Steph whirls in with a bowl of microwave popcorn and sets it on the bed between her and Chels. She scowls a bit when I come crawling across their pink-fleeced legs to snag some, piling it on the back of my chemistry textbook and then carrying it to my own bed. However carefully I balance, there’s a fair amount of drift over the book’s sides. Popcorn is hardly ideal, too noisy, but it’ll have to do.
It’s a rotten movie for my purposes. Ingrid Bergman is kissing somebody. Personally I prefer guys who are less gray, though I guess she’s in no position to be picky. “Let’s watch something else.”
“Shut up, Vass. It’s almost the end!”
“Then you won’t be missing much, right?” But there’s no hurry. They’ll put on something nice and loud eventually. There’s a lot of squirming in the pocket of my sweatshirt and I cover it with my hand. Tiny teeth nip at my thumb, though the thick fabric keeps it from hurting much. So impatient.
Static abruptly drowns out Ingrid, forcing the issue. That happens a lot these days and then there’s nothing to do but change the channel, which Stephanie does after casting a scowl my way. Just because it’s convenient for me doesn’t make it my fault.

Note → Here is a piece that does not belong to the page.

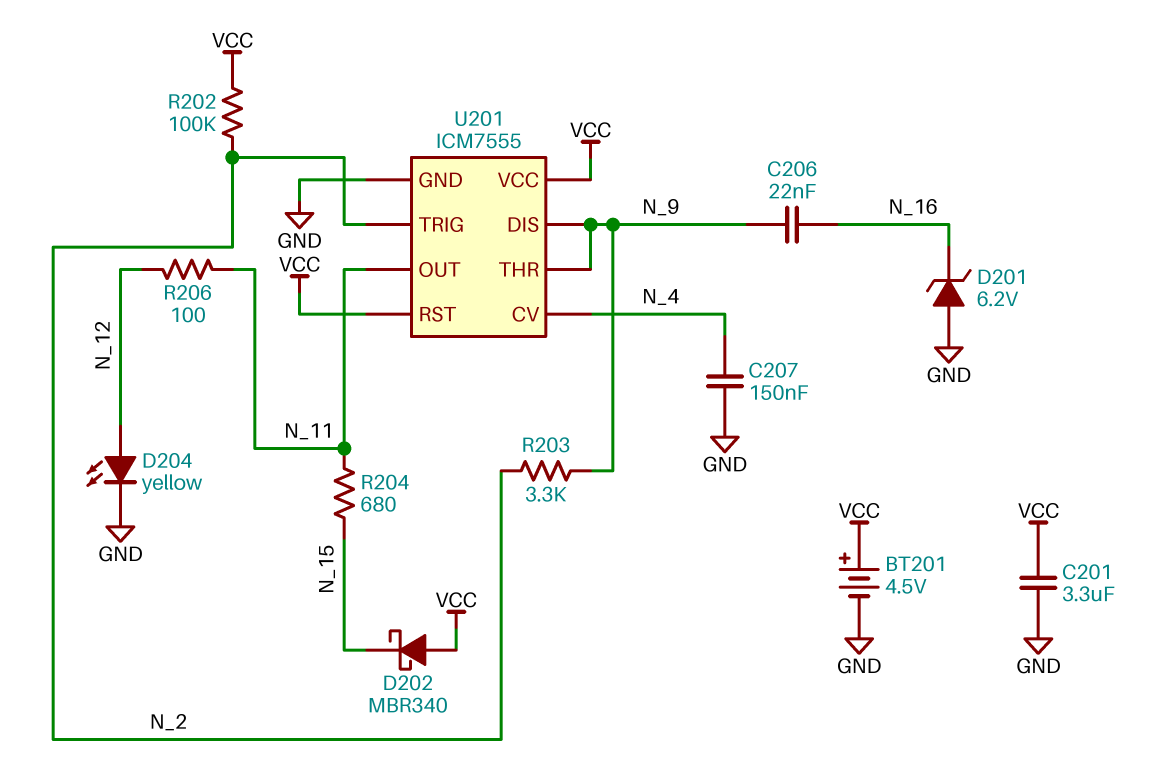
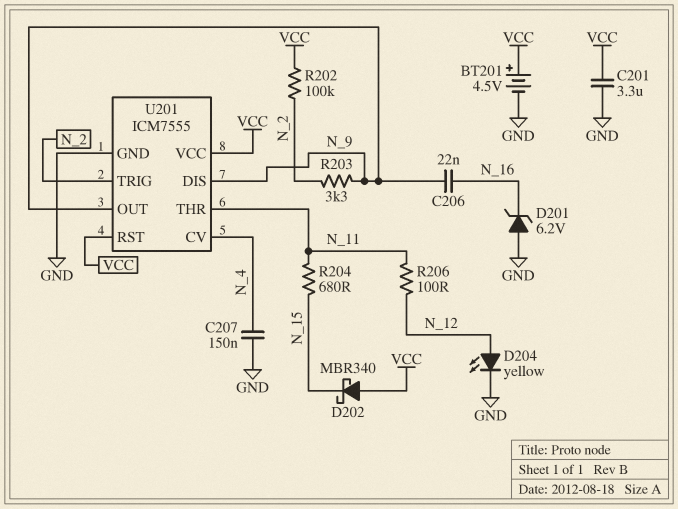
U201 pin OUT: N_11 -> N_9
U201 pin THR: N_9 -> N_11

The next movie is tenderly devoted to chasing and shooting and blasting. When the first car goes up in a fireball I slip a puff of corn into my pocket and then start crunching loudly myself for good measure. Chels and Steph don’t seem to notice. They’re mesmerized by the flashing lights. I can hear it, though, the shrill styrofoamy nibble-squeak from my pocket. I can feel the slight vibrations against my waist as she chews. A tiny fist prodding my guts. Erg wants more. Such a little thing, but she never stops eating, and why should she? When you’re carved out of wood you never gain weight. I’ve seen her gnaw through a candy bar bigger than she is in two hours flat. I’ve seen her actually burrow under the crispy batter on a chicken leg and then pop out near the bone, leaving the skin sagging into the tunnel left by her mauling.